BALCO leaker agrees to longer prison sentence

By Paul Elias
Associated Press

SAN FRANCISCO — The attorney who leaked grand jury testimony of Barry Bonds and other elite athletes investigated for steroid use agreed to a maximum sentence of two years and 9 months in prison, nine months longer than his original plea bargain.

In papers filed in San Francisco federal court today, prosecutors said Troy Ellerman is willing to accept that sentence after a judge last month rejected the original 24-month maximum sentence as too lenient.

Federal prosecutors did agree to reduce his maximum fine to $60,000 from $250,000.

District Court Judge Jeffrey White, who rejected the earlier deal, still must approve the new agreement when Ellerman returns to court July 12.

Ellerman's attorney Scott Tedmon said he still will argue that his client should be sentenced to 15 months in prison — an argument that didn't persuade the judge last month.

"We are trying to wrap this thing up without a lot of litigation," Tedmon said. "We're trying to give the judge some latitude."

Ellerman already voluntarily gave up his California license to practice law.

He pleaded guilty to allowing a newspaper reporter to see confidential transcripts of grand jury testimony from Bonds, Jason Giambi, Gary Sheffield and other athletes embroiled in the government's steroids investigation.

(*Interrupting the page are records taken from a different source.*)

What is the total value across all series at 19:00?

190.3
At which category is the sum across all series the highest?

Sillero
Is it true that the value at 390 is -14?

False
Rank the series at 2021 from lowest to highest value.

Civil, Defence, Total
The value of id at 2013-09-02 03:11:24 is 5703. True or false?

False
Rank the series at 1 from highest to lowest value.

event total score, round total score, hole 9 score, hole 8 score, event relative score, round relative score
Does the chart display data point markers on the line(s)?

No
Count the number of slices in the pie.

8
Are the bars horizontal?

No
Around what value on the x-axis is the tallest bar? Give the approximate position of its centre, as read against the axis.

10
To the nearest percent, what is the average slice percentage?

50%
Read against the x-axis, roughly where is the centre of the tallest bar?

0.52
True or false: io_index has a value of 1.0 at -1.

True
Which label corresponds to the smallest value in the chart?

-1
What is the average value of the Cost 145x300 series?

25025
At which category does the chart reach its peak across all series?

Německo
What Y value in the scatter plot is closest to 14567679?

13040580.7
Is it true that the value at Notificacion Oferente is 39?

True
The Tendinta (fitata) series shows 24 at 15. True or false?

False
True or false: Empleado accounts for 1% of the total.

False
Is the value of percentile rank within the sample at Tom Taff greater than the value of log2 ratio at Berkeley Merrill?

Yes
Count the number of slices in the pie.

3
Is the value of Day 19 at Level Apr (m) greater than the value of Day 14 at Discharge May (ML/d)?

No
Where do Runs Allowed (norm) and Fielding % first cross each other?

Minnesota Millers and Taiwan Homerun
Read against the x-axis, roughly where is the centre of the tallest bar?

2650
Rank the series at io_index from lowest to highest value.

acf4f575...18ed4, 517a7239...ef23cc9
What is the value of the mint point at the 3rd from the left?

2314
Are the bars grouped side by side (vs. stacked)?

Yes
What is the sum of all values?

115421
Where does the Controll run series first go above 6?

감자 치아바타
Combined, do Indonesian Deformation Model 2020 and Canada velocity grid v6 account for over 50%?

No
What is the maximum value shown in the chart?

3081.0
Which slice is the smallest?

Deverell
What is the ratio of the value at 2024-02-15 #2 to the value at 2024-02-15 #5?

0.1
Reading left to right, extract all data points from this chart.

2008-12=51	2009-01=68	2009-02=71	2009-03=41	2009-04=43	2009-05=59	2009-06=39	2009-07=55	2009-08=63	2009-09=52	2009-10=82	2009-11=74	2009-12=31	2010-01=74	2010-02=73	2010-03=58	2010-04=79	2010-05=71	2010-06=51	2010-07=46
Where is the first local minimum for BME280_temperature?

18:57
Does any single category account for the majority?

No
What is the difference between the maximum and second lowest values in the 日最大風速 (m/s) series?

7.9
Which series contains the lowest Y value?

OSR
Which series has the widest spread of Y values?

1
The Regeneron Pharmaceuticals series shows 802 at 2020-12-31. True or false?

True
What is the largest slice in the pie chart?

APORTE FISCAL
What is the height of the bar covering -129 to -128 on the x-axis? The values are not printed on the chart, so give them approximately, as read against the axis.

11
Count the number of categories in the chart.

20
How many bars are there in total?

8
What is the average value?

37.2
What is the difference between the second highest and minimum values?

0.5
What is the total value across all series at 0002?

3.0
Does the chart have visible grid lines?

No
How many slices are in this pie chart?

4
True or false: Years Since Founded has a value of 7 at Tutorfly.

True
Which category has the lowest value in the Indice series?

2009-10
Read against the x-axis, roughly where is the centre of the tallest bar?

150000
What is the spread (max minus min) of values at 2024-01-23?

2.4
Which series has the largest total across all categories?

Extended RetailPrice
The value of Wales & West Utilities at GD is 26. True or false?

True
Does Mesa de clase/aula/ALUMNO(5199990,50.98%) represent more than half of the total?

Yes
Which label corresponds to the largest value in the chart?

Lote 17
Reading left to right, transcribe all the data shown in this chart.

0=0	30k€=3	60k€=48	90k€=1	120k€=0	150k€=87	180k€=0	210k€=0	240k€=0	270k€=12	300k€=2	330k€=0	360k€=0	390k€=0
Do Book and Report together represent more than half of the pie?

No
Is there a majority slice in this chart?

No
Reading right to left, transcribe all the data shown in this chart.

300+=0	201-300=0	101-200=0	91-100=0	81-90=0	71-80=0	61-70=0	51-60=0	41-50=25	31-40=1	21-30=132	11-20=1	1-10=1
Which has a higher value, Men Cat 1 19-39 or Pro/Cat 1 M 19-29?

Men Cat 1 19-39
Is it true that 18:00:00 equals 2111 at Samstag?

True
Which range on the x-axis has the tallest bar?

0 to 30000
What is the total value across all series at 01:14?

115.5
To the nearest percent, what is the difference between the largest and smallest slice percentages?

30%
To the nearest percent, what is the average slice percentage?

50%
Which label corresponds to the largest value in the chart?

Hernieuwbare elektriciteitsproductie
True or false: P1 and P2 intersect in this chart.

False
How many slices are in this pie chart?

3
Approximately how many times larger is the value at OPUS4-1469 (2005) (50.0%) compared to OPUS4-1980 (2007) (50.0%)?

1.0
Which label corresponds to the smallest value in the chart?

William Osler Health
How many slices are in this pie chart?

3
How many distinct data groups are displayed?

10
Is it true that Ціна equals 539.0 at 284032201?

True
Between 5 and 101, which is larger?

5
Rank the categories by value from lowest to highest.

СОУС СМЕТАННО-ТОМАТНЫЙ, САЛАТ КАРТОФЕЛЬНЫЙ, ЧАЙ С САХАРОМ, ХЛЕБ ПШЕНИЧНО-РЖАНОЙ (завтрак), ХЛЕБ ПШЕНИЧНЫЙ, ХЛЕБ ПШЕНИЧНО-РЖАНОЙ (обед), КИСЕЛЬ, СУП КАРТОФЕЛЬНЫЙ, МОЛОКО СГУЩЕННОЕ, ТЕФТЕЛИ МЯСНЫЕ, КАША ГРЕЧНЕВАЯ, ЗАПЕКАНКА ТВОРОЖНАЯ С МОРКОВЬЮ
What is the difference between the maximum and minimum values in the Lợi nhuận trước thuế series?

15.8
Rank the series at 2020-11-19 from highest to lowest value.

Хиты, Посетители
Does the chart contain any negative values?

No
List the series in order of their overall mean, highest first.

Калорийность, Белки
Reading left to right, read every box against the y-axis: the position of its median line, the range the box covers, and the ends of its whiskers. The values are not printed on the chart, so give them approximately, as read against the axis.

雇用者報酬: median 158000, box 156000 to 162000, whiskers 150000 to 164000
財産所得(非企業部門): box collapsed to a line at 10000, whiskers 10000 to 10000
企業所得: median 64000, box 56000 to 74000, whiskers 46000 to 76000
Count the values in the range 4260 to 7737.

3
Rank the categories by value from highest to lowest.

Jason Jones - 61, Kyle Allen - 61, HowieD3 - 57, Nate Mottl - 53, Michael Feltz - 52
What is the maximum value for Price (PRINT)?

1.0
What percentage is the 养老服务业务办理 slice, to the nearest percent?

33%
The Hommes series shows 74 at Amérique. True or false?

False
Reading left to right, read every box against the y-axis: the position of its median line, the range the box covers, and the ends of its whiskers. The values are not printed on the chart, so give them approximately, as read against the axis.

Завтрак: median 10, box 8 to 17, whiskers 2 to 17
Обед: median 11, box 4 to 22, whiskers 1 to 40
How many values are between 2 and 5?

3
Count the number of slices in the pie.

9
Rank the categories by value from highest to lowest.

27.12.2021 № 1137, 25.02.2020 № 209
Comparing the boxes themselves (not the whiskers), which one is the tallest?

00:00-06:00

The 44-year-old Ellerman initially blamed federal investigators for leaking the testimony.

Ellerman was a successful Sacramento attorney when Victor Conte, founder of the Bay Area Laboratory Co-Operative, hired him following the raid of the Burlingame nutritional supplements lab, part of the government probe. He also later served as the attorney for BALCO vice president James Valente.

According to the plea agreement, Ellerman had copies of the grand jury testimony being used to prosecute his clients and allowed San Francisco Chronicle reporter Mark Fainaru-Wada to view that testimony.

Fainaru-Wada and fellow Chronicle reporter Lance Williams then published stories in 2004 reporting Giambi and others had admitted using steroids, while Bonds and Sheffield testified they didn't knowingly take the drugs.

After Ellerman pleaded guilty to four felony charges of obstruction of justice and disobeying court orders in February, prosecutors dropped their case against the two reporters. They had faced up to 18 months in prison for refusing to divulge the source of the leak.